> [Record extracts]
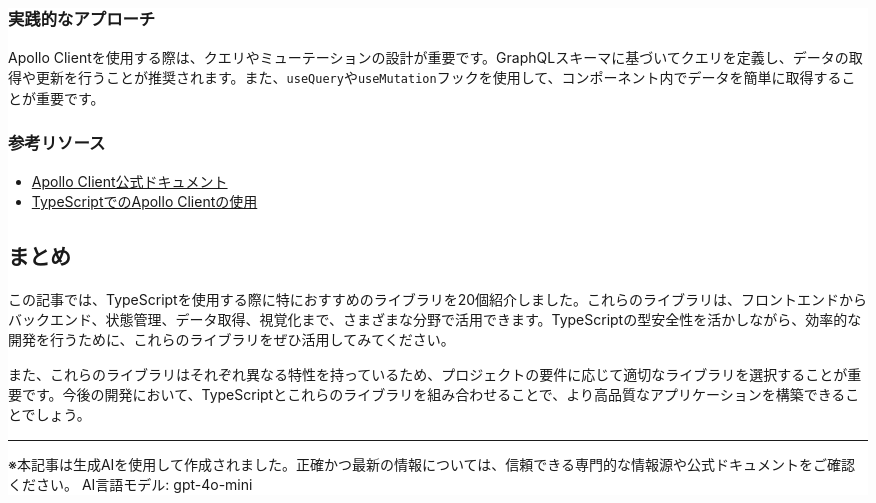 ### 実践的なアプローチ

Apollo Clientを使用する際は、クエリやミューテーションの設計が重要です。GraphQLスキーマに基づいてクエリを定義し、データの取得や更新を行うことが推奨されます。また、`useQuery`や`useMutation`フックを使用して、コンポーネント内でデータを簡単に取得することが重要です。

### 参考リソース

- [Apollo Client公式ドキュメント](https://www.apollographql.com/docs/react/)
- [TypeScriptでのApollo Clientの使用](https://www.apollographql.com/docs/react/development-testing/typescript/)

## まとめ

この記事では、TypeScriptを使用する際に特におすすめのライブラリを20個紹介しました。これらのライブラリは、フロントエンドからバックエンド、状態管理、データ取得、視覚化まで、さまざまな分野で活用できます。TypeScriptの型安全性を活かしながら、効率的な開発を行うために、これらのライブラリをぜひ活用してみてください。

また、これらのライブラリはそれぞれ異なる特性を持っているため、プロジェクトの要件に応じて適切なライブラリを選択することが重要です。今後の開発において、TypeScriptとこれらのライブラリを組み合わせることで、より高品質なアプリケーションを構築できることでしょう。

-----

※本記事は生成AIを使用して作成されました。正確かつ最新の情報については、信頼できる専門的な情報源や公式ドキュメントをご確認ください。
AI言語モデル: gpt-4o-mini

> [Exercise]
Gather every line of the data above that contains the string "apollographql".

> [Answer box]
- [Apollo Client公式ドキュメント](https://www.apollographql.com/docs/react/)
- [TypeScriptでのApollo Clientの使用](https://www.apollographql.com/docs/react/development-testing/typescript/)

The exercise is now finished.